Text excerpt
◆ ◆ ◆ ◆

In [15]:
import numpy as np
import pandas as pd
import warnings
warnings.filterwarnings('ignore')
from keras.models import Sequential, load_model
from keras.layers.core import Dense, Dropout, Activation
from keras.optimizers import SGD
from keras.callbacks import EarlyStopping
from sklearn.metrics import fbeta_score, precision_recall_curve, auc, roc_curve
from modeling_helper import transform_xy
from sklearn.preprocessing import StandardScaler
import tensorflow as tf

In [2]:
flights = pd.read_csv('/Users/user/Documents/Github/flightstatus/data/dev/flights_processed.csv')

The dataset includes US flights in 2015. We will use flights 
- from January to June for training
- from July to September for validation
- October to December for test.

In [3]:
datatrain = flights[flights.MONTH<=6]
dataval = flights[(flights.MONTH>=7)&(flights.MONTH<=9)]
datatest = flights[flights.MONTH<=10]

In [4]:
X_train, y_train = transform_xy(datatrain)
X_val, y_val = transform_xy(dataval)
X_test, y_test = transform_xy(datatest)

In [5]:
n_cols = X_train.shape[1]

In [6]:
ss = StandardScaler()
X_train_s = ss.fit_transform(X_train)
X_val_s = ss.transform(X_val)
X_test_s = ss.transform(X_test)

In [7]:
# set up early stopping and class weight
early_stopping_monitor = EarlyStopping(patience=5)
spw = (sum(y_train==0) + sum(y_val==0))/(sum(y_train==1)+sum(y_val==1))
cw = {0:1., 1:spw[1]} # This gives the positive class 1.9 times the weight of the negative class

### Starting model

In [15]:
model = Sequential()
model.add(Dense(100, activation='relu', input_shape = (n_cols,))) 
model.add(Dropout(rate = 0.8))
model.add(Dense(100, activation='relu'))
model.add(Dense(2, activation='softmax'))
model.compile(optimizer=SGD(lr=0.001), loss='categorical_crossentropy', metrics=[tf.keras.metrics.AUC(curve='PR')])
model.fit(X_train_s, y_train, callbacks = [early_stopping_monitor], validation_data=(X_val_s, y_val),
         batch_size=64, class_weight=cw, epochs=50)

◆ ◆ ◆ ◆

Information shown
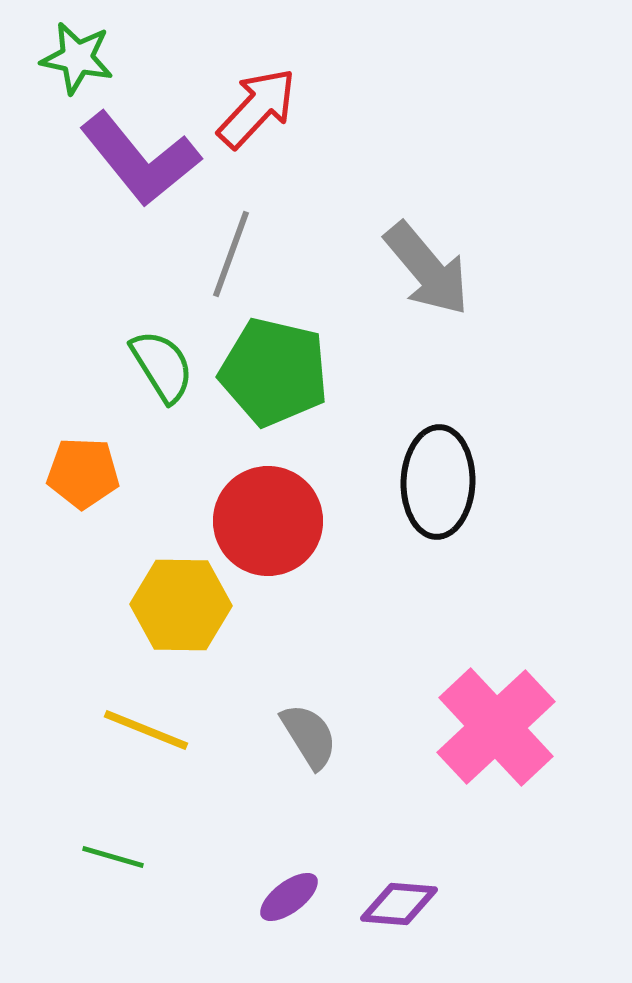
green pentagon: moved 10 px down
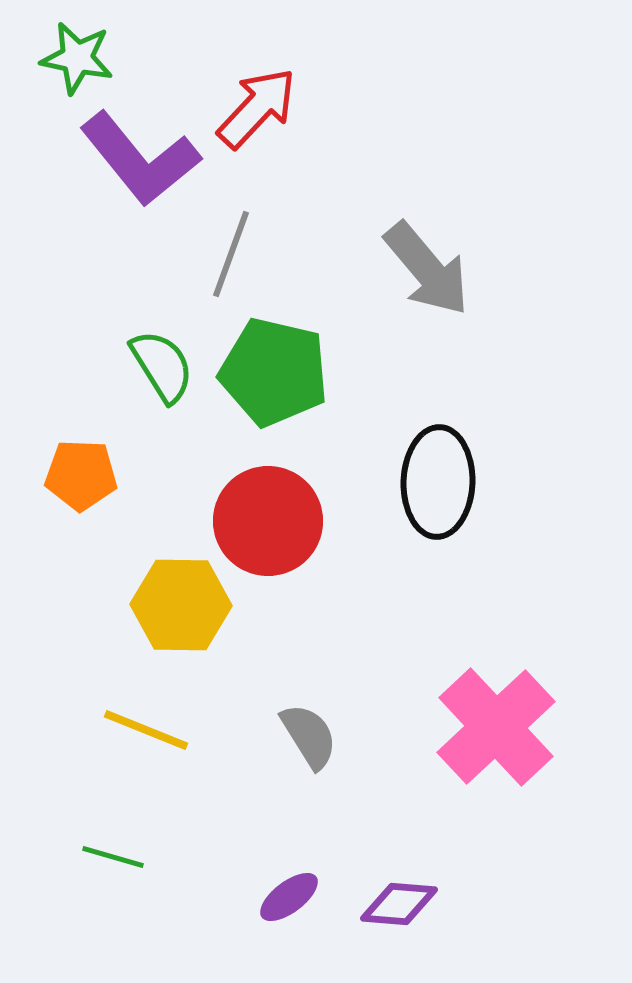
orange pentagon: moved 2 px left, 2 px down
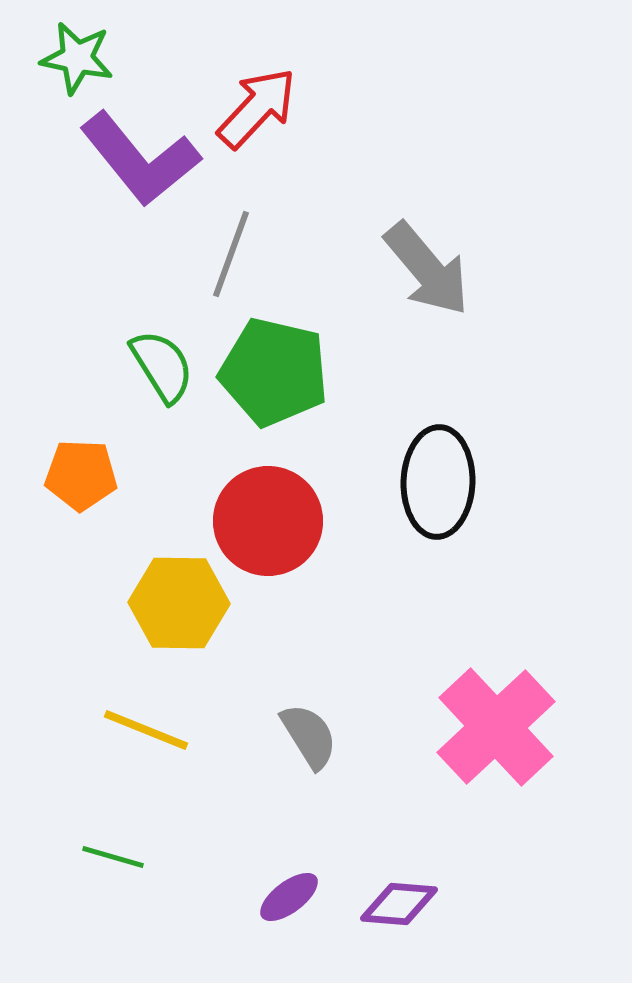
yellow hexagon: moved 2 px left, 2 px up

◆ ◆ ◆ ◆

Instructions
[1] Using the US flights modeling notebook, answer each question:
(a) Which months of flights are set aside for validation?
(b) What patience value is given to the early stopping monitor?
(c) What batch size does the starting model's fit call use?
[2] Pick up the US flights modeling notebook right after its final line and write the next part.

Answers to the exercises
[1]
(a) July to September
(b) 5
(c) 64

[2]
Train on 2889506 samples, validate on 1496200 samples
Epoch 1/50
Epoch 2/50
Epoch 3/50
Epoch 4/50
Epoch 5/50
Epoch 6/50
Epoch 7/50
Epoch 8/50


<keras.callbacks.callbacks.History at 0x7f7cb8424610>

__Note__: `class_weight` is used for weighting the loss function during training only. Therefore, we see that the validation loss is lower than the train loss.

In [19]:
y_train_prob = model.predict(X_train_s)[:,1]
y_val_prob = model.predict(X_val_s)[:,1]

In [22]:
precision, recall, thresholds = precision_recall_curve(y_train[:,1], y_train_prob)
auc(recall, precision)

0.5043923450759831

In [23]:
precision, recall, thresholds = precision_recall_curve(y_val[:,1], y_val_prob)
auc(recall, precision)

0.476082238189684

### Increase model capacity
- adding 2 fully connected layers with 100 nodes

In [24]:
model = Sequential()
model.add(Dense(100, activation='relu', input_shape = (n_cols,))) 
model.add(Dropout(rate = 0.8))
model.add(Dense(100, activation='relu'))
model.add(Dense(100, activation='relu'))
model.add(Dense(100, activation='relu'))
model.add(Dense(2, activation='softmax'))
model.compile(optimizer=SGD(lr=0.001), loss='categorical_crossentropy', metrics=[tf.keras.metrics.AUC(curve='PR')])
model.fit(X_train_s, y_train, callbacks = [early_stopping_monitor], validation_data=(X_val_s, y_val),
         batch_size=64, class_weight=cw, epochs=50)

Train on 2889506 samples, validate on 1496200 samples
Epoch 1/50
Epoch 2/50
Epoch 3/50
Epoch 4/50
Epoch 5/50
Epoch 6/50
Epoch 7/50
Epoch 8/50
Epoch 9/50
Epoch 10/50


<keras.callbacks.callbacks.History at 0x7f7cb87a8cd0>

In [25]:
y_train_prob = model.predict(X_train_s)[:,1]
y_val_prob = model.predict(X_val_s)[:,1]

In [26]:
precision, recall, thresholds = precision_recall_curve(y_train[:,1], y_train_prob)
auc(recall, precision)

0.5030946071485047

In [27]:
precision, recall, thresholds = precision_recall_curve(y_val[:,1], y_val_prob)
auc(recall, precision)

0.4804807127748579

In [43]:
model.save('neuralnetwork.h5')

### Increase model capacity
- adding to 500 nodes in the middle layers

In [8]:
model = Sequential()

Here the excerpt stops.